Lactofen
- Names: IUPAC name Ethyl O-[5-(2-chloro-α,α,α-trifluoro-p-tolyloxy)-2-nitrobenzoyl]-DL-lactate

Identifiers
- CAS Number: 77501-63-4;
- 3D model (JSmol): Interactive image;
- ChemSpider: 56077;
- ECHA InfoCard: 100.111.278
- PubChem CID: 62276;
- UNII: L44N8UV47O;
- CompTox Dashboard (EPA): DTXSID7024160 ;

Properties
- Chemical formula: C_{19}H_{15}ClF_{3}NO_{7}
- Molar mass: 461.77 g·mol^{−1}
- Appearance: White crystalline solid
- Melting point: 43.9 to 45.5 °C (111.0 to 113.9 °F; 317.0 to 318.6 K)
- Solubility in water: 0.1 mg/L @ 20 degrees C

= Lactofen =

Lactofen is a complex ester of acifluorfen and is a nitrophenyl ether selective herbicide and fungicide. It is used in postemergence applications to certain crops which are resistant to its action.

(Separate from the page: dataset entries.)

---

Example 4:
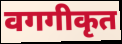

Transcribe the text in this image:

वगगीकृत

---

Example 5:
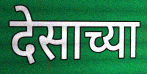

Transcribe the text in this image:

देसाच्या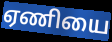
ஏணியை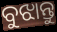
ବୁଝାନ୍ତୁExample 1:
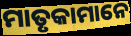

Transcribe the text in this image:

ମାତୃକାମାନେ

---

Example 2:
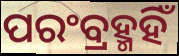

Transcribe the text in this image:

ପରଂବ୍ରହ୍ମହିଁ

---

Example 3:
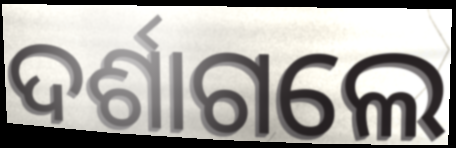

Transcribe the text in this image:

ଦର୍ଶାଗଲେ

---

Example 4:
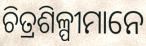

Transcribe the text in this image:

ଚିତ୍ରଶିଳ୍ପୀମାନେ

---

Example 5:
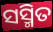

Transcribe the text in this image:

ସସ୍ମିତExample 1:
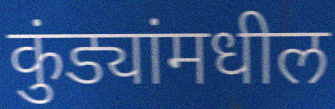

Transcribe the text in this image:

कुंड्यांमधील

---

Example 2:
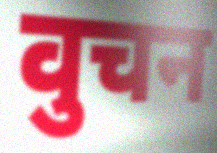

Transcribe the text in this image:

वुचन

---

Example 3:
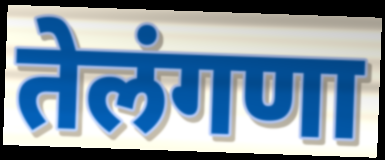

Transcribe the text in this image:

तेलंगणा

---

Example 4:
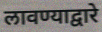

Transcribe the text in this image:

लावण्याद्वारे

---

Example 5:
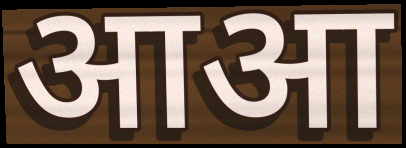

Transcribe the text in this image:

आआ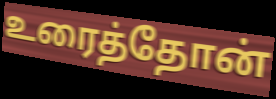
உரைத்தோன்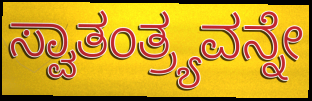
ಸ್ವಾತಂತ್ರ್ಯವನ್ನೇ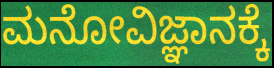
ಮನೋವಿಜ್ಞಾನಕ್ಕೆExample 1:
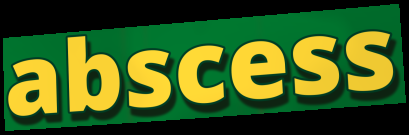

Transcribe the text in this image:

abscess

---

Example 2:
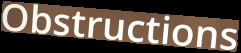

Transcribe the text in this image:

Obstructions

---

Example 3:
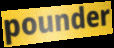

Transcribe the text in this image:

pounder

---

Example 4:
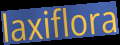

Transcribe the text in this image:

laxiflora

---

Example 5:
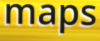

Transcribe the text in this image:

mapsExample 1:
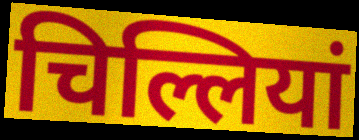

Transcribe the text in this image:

चिल्लियां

The name "Lactofen" is approved by the American National Standards Institute and the Weed Science Society of America, and is also approved in China (乳氟禾草灵).

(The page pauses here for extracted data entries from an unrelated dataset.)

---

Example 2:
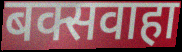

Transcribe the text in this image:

बक्सवाहा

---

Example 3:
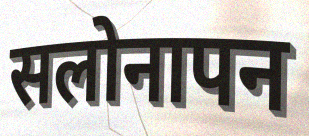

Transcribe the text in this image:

सलोनापन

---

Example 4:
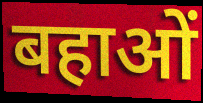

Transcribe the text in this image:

बहाओं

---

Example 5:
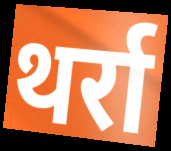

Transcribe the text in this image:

थर्रा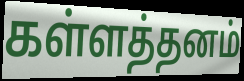
கள்ளத்தனம்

Lactofen is applied as a foliar spray and is commonly used to control broadleaved weeds in soybeans, cereals, potatoes and peanuts. It may be combined with oil or fertilizer adjuvants and surfactants. Some formulations include solvents such as xylenes and cumene. It is also used as a fungicide for Sclerotinia white moulds on soybean.

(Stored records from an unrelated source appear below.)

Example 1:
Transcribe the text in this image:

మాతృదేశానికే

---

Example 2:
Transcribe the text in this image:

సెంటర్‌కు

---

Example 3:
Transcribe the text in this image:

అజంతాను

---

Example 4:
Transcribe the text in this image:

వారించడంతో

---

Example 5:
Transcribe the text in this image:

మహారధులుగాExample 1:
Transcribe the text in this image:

Lactofen is available in solid form or as an emulsifiable concentrate under the trade name COBRA.

==Toxicology==
Lactofen is slightly non-toxic to humans when ingested or inhaled. It can cause skin irritation including reddening, swelling and possibly corrosive burns. It is a severe eye irritant and can cause permanent damage to the eyes when there is sufficient exposure.

It was found to be practically non-toxic to the species of birds that were studied. Toxicity to fish and other aquatic organisms varied and it was eliminated in fish within fourteen days. It is of low toxicity to bees.

Lactofen has a very low solubility in water and is not expected to contaminate surface waters. It binds tightly to soil and is then broken down in between one and seven days.